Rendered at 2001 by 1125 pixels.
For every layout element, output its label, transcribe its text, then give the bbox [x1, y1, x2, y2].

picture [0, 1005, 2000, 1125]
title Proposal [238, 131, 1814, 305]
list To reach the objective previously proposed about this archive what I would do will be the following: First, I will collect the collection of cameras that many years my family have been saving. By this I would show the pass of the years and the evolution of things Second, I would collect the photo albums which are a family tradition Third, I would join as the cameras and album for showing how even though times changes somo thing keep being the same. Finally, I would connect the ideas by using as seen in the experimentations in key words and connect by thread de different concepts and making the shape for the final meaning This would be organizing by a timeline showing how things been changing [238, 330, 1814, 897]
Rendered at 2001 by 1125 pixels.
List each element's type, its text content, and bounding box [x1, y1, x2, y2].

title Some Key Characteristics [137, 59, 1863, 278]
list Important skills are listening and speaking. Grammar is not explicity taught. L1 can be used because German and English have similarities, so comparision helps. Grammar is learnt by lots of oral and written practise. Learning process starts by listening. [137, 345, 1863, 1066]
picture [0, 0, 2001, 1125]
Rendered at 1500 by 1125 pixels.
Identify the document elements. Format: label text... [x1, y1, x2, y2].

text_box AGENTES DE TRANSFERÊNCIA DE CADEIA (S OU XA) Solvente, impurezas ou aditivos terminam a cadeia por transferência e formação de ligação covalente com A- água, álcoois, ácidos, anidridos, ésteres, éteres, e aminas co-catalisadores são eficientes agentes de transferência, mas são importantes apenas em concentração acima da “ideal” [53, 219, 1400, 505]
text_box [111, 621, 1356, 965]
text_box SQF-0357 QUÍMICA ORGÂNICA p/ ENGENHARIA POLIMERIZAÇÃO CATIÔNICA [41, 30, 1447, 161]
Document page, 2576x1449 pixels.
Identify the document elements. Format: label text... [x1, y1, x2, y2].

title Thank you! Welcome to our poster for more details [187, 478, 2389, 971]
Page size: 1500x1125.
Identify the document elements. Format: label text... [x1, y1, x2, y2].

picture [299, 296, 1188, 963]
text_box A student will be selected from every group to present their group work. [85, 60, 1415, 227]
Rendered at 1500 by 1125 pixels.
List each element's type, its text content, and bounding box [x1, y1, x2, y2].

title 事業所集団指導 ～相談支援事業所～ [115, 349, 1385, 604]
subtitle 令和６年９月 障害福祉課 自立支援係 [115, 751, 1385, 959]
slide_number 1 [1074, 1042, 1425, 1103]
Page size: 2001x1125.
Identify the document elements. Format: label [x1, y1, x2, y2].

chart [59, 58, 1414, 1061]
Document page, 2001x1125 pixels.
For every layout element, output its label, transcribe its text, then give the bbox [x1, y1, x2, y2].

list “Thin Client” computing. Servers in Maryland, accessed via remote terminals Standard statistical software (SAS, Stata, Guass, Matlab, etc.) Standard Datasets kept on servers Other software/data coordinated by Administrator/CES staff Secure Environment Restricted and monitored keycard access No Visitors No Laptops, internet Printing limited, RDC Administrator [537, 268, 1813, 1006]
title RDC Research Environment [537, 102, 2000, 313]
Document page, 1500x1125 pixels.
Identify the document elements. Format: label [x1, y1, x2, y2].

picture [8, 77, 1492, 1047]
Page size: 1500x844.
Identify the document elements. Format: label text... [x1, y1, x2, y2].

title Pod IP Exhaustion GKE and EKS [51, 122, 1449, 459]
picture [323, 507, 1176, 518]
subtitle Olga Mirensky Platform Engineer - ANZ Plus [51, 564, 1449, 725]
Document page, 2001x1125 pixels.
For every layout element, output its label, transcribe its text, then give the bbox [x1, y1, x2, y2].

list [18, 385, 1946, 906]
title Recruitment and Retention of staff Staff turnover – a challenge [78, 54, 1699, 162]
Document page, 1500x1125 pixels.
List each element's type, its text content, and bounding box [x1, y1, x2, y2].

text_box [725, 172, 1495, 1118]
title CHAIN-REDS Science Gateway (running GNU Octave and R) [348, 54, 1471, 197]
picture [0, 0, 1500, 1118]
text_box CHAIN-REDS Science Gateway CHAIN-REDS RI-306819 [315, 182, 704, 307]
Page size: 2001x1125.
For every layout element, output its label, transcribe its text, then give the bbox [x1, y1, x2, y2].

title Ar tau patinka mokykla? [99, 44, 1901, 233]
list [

What to do
Output the whole listing exactly, leaving nothing out.

Exercise response
Rendered at 2001 by 1125 pixels.
For every layout element, output its label, transcribe its text, then give the bbox [x1, y1, x2, y2].

picture [0, 1005, 2000, 1125]
title Proposal [238, 131, 1814, 305]
list To reach the objective previously proposed about this archive what I would do will be the following: First, I will collect the collection of cameras that many years my family have been saving. By this I would show the pass of the years and the evolution of things Second, I would collect the photo albums which are a family tradition Third, I would join as the cameras and album for showing how even though times changes somo thing keep being the same. Finally, I would connect the ideas by using as seen in the experimentations in key words and connect by thread de different concepts and making the shape for the final meaning This would be organizing by a timeline showing how things been changing [238, 330, 1814, 897]
Rendered at 2001 by 1125 pixels.
List each element's type, its text content, and bounding box [x1, y1, x2, y2].

title Some Key Characteristics [137, 59, 1863, 278]
list Important skills are listening and speaking. Grammar is not explicity taught. L1 can be used because German and English have similarities, so comparision helps. Grammar is learnt by lots of oral and written practise. Learning process starts by listening. [137, 345, 1863, 1066]
picture [0, 0, 2001, 1125]
Rendered at 1500 by 1125 pixels.
Identify the document elements. Format: label text... [x1, y1, x2, y2].

text_box AGENTES DE TRANSFERÊNCIA DE CADEIA (S OU XA) Solvente, impurezas ou aditivos terminam a cadeia por transferência e formação de ligação covalente com A- água, álcoois, ácidos, anidridos, ésteres, éteres, e aminas co-catalisadores são eficientes agentes de transferência, mas são importantes apenas em concentração acima da “ideal” [53, 219, 1400, 505]
text_box [111, 621, 1356, 965]
text_box SQF-0357 QUÍMICA ORGÂNICA p/ ENGENHARIA POLIMERIZAÇÃO CATIÔNICA [41, 30, 1447, 161]
Document page, 2576x1449 pixels.
Identify the document elements. Format: label text... [x1, y1, x2, y2].

title Thank you! Welcome to our poster for more details [187, 478, 2389, 971]
Page size: 1500x1125.
Identify the document elements. Format: label text... [x1, y1, x2, y2].

picture [299, 296, 1188, 963]
text_box A student will be selected from every group to present their group work. [85, 60, 1415, 227]
Rendered at 1500 by 1125 pixels.
List each element's type, its text content, and bounding box [x1, y1, x2, y2].

title 事業所集団指導 ～相談支援事業所～ [115, 349, 1385, 604]
subtitle 令和６年９月 障害福祉課 自立支援係 [115, 751, 1385, 959]
slide_number 1 [1074, 1042, 1425, 1103]
Page size: 2001x1125.
Identify the document elements. Format: label [x1, y1, x2, y2].

chart [59, 58, 1414, 1061]
Document page, 2001x1125 pixels.
For every layout element, output its label, transcribe its text, then give the bbox [x1, y1, x2, y2].

list “Thin Client” computing. Servers in Maryland, accessed via remote terminals Standard statistical software (SAS, Stata, Guass, Matlab, etc.) Standard Datasets kept on servers Other software/data coordinated by Administrator/CES staff Secure Environment Restricted and monitored keycard access No Visitors No Laptops, internet Printing limited, RDC Administrator [537, 268, 1813, 1006]
title RDC Research Environment [537, 102, 2000, 313]
Document page, 1500x1125 pixels.
Identify the document elements. Format: label [x1, y1, x2, y2].

picture [8, 77, 1492, 1047]
Page size: 1500x844.
Identify the document elements. Format: label text... [x1, y1, x2, y2].

title Pod IP Exhaustion GKE and EKS [51, 122, 1449, 459]
picture [323, 507, 1176, 518]
subtitle Olga Mirensky Platform Engineer - ANZ Plus [51, 564, 1449, 725]
Document page, 2001x1125 pixels.
For every layout element, output its label, transcribe its text, then give the bbox [x1, y1, x2, y2].

list [18, 385, 1946, 906]
title Recruitment and Retention of staff Staff turnover – a challenge [78, 54, 1699, 162]
Document page, 1500x1125 pixels.
List each element's type, its text content, and bounding box [x1, y1, x2, y2].

text_box [725, 172, 1495, 1118]
title CHAIN-REDS Science Gateway (running GNU Octave and R) [348, 54, 1471, 197]
picture [0, 0, 1500, 1118]
text_box CHAIN-REDS Science Gateway CHAIN-REDS RI-306819 [315, 182, 704, 307]
Page size: 2001x1125.
For every layout element, output its label, transcribe its text, then give the bbox [x1, y1, x2, y2].

title Ar tau patinka mokykla? [99, 44, 1901, 233]
list [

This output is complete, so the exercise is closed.